How the Federal Network Agency keeps an eye on mobile phone operators – Economy

A rural idyll: half-timbered houses line the path, horse tournaments and shooting festivals are advertised on the streets. A cat walks calmly across the street. But the relaxed atmosphere came at a price: until recently there was still a large dead zone in Mehren in the Westerwald (Rhineland-Palatinate). There was no 4G reception in an area of ​​three by two kilometers. The three network operators have now reported that the dead zone is history. The Federal Network Agency sent a measuring vehicle to check this, and today the head of the agency, Klaus Müller, is taking care of it himself.

“Trust is good, control is better,” says Müller, referring to the information from Deutsche Telekom, Vodafone and Telefónica Deutschland (O2). They had the obligation to close 500 4G dead spots by the beginning of this year. The village of Mehren is one of them. Only some of the 500 dead spots were closed; in others, the companies cited legal or factual difficulties – for example, that no property owner was willing to rent out an area. In Mehren, however, it worked: the dead zone is a thing of the past, supposedly.

The exam lasts four days

Measurement engineer Markus Busch has been checking this with a colleague in a van for four days. It’s not just on roads, but also on field and forest paths. “Anywhere we can drive, we drive.” There are several antennas on the roof of the car. The interior is full of technology, whether scanners, laptops or special measuring instruments. The transporter drives slowly through the hilly landscape – several times each route so that the measurements are clear.

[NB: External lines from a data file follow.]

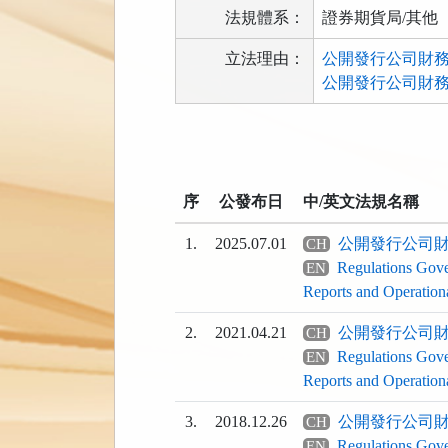
法規體系：
證券期貨局/其他
立法理由：
公開發行公司財務報
公開發行公司財務報
法
規
功
序
公發布日
中/英文法規名稱
能
按
1.
2025.07.01
公開發行公司
CH
鈕
Regulations Gove
EN
區
Reports and Operation
2.
2021.04.21
公開發行公司
CH
Regulations Gove
EN
Reports and Operation
3.
2018.12.26
公開發行公司
CH
Regulations Gove
EN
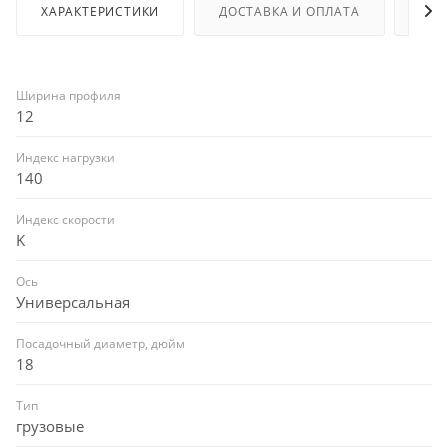
ХАРАКТЕРИСТИКИ
ДОСТАВКА И ОПЛАТА
ОТЗ
Ширина профиля
12
Индекс нагрузки
140
Индекс скорости
K
Ось
Универсальная
Посадочный диаметр, дюйм
18
Тип
грузовые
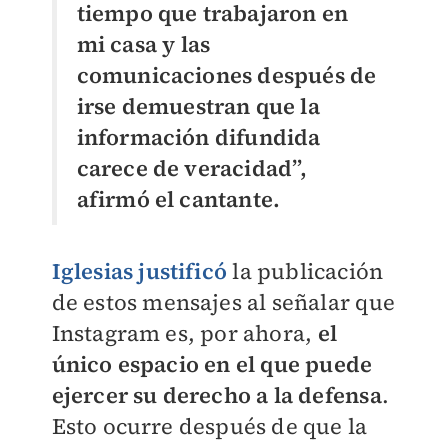
tiempo que trabajaron en
mi casa y las
comunicaciones después de
irse demuestran que la
información difundida
carece de veracidad”,
afirmó el cantante.
Iglesias justificó
la publicación
de estos mensajes al señalar que
Instagram es, por ahora,
el
único espacio en el que puede
ejercer su derecho a la defensa
.
Esto ocurre después de que la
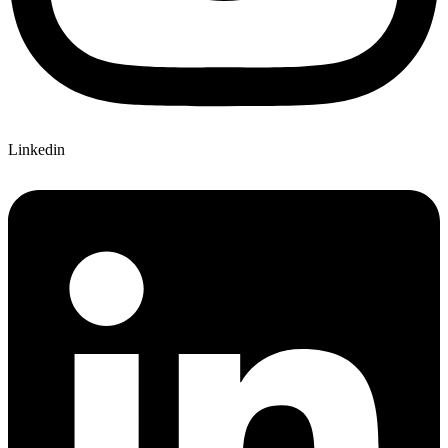
Linkedin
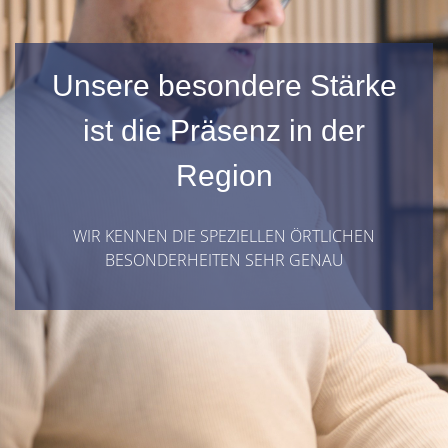
Unsere besondere Stärke
ist die Präsenz in der
Region
WIR KENNEN DIE SPEZIELLEN ÖRTLICHEN
BESONDERHEITEN SEHR GENAU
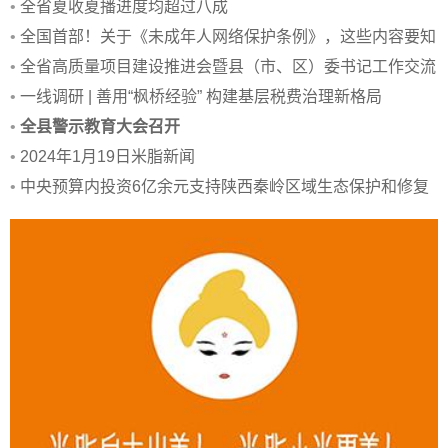
•
全省夏收夏播进度均超过八成
•
全国首部！关于《未成年人网络保护条例》，这些内容要知
道→
•
全省高质量项目建设推进会暨县（市、区）委书记工作交流
会召开
•
一线调研 | 善用“枫桥经验” 构建基层税费治理新格局
•
全县警示教育大会召开
•
2024年1月19日米脂新闻
•
中央预算内投资6亿余元支持陕西秦岭区域生态保护和修复
项目建设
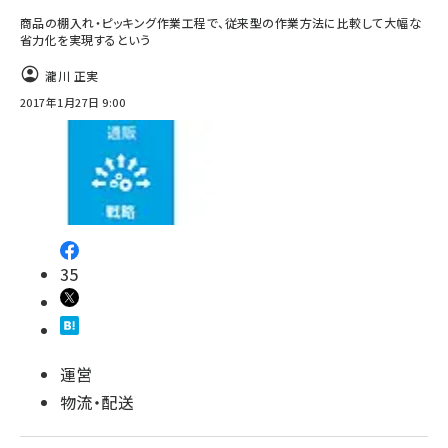
商品の棚入れ・ピッキング作業工程で、従来型の作業方法に比較して大幅な
省力化を実現するという
瀧川 正実
2017年1月27日 9:00
35
運営
物流・配送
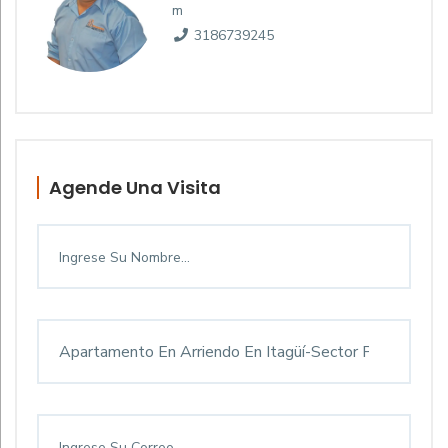
m
3186739245
Agende Una Visita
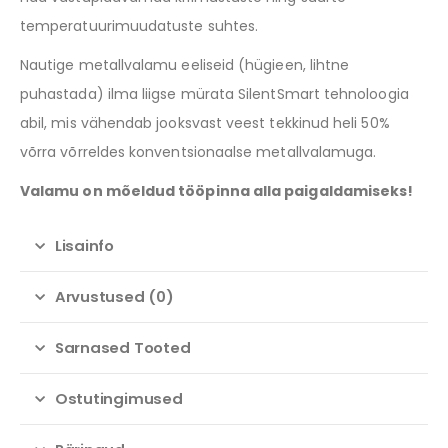
temperatuurimuudatuste suhtes.
Nautige metallvalamu eeliseid (hügieen, lihtne
puhastada) ilma liigse mürata SilentSmart tehnoloogia
abil, mis vähendab jooksvast veest tekkinud heli 50%
võrra võrreldes konventsionaalse metallvalamuga.
Valamu on mõeldud tööpinna alla paigaldamiseks!
Lisainfo
Arvustused (0)
Sarnased Tooted
Ostutingimused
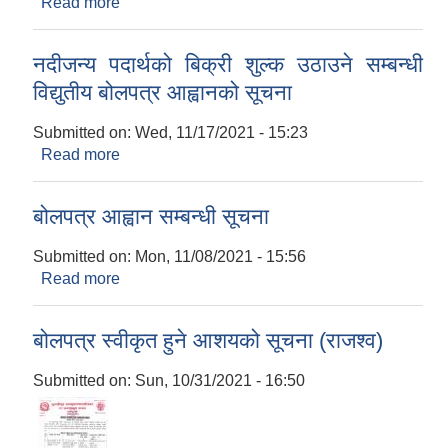
Read more
about बसपार्क पूर्वाधार शूल्क उठाउने समबन्धी विद्युतीय
बोलपत्र आह्वानको सूचना !!!
नदीजन्य पदार्थको बिक्री शुल्क उठाउने सम्बन्धी
विद्युतीय बोलपत्र आह्वानको सूचना
Submitted on:
Wed, 11/17/2021 - 15:23
Read more
about नदीजन्य पदार्थको बिक्री शुल्क उठाउने सम्बन्धी
विद्युतीय बोलपत्र आह्वानको सूचना
बोलपत्र आह्वान सम्बन्धी सूचना
Submitted on:
Mon, 11/08/2021 - 15:56
Read more
about बोलपत्र आह्वान सम्बन्धी सूचना
बोलपत्र स्वीकृत हुने आशयको सूचना (राजश्व)
Submitted on:
Sun, 10/31/2021 - 16:50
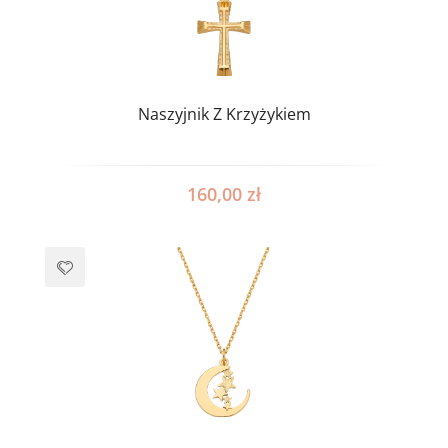
Naszyjnik Z Krzyżykiem
160,00
zł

A download rate of at least 100 megabits per second should also be possible in the 500 previous 4G dead spots (“white spots”), the providers have committed to this. However, this is an ideal value – if several people are in one radio cell, they share the network capacity. To a certain extent this is not a problem. “Many people are still satisfied with two megabits per second today,” says expert Busch. At events where many people come, things can still go wrong, even if the expansion requirement has been met.

“There is always a discrepancy between the subjective user experience and the transmission power of a radio station,” says head of the authority Müller. Expectations among the population are increasing – “Streaming films, playing cell phone games and downloading or uploading large files is something people want to do on the go – no matter where.”

According to the Federal Network Agency, in April 2023 only 2.6 percent of the area was white spots; a year earlier the value was 3.7 percent – so none of the three network operators had broadcast there. So-called gray spots – where only one or two of the network operators were transmitting – covered 16.7 percent of the country’s area in April 2023, compared to 24.7 percent a year earlier. The numbers show that things are getting better. The telecommunications companies also emphasize this. Since the 2019 auction, around 2,900 new radio stations and more than 3,800 upgrades to LTE technology have been initiated, according to Vodafone, for example.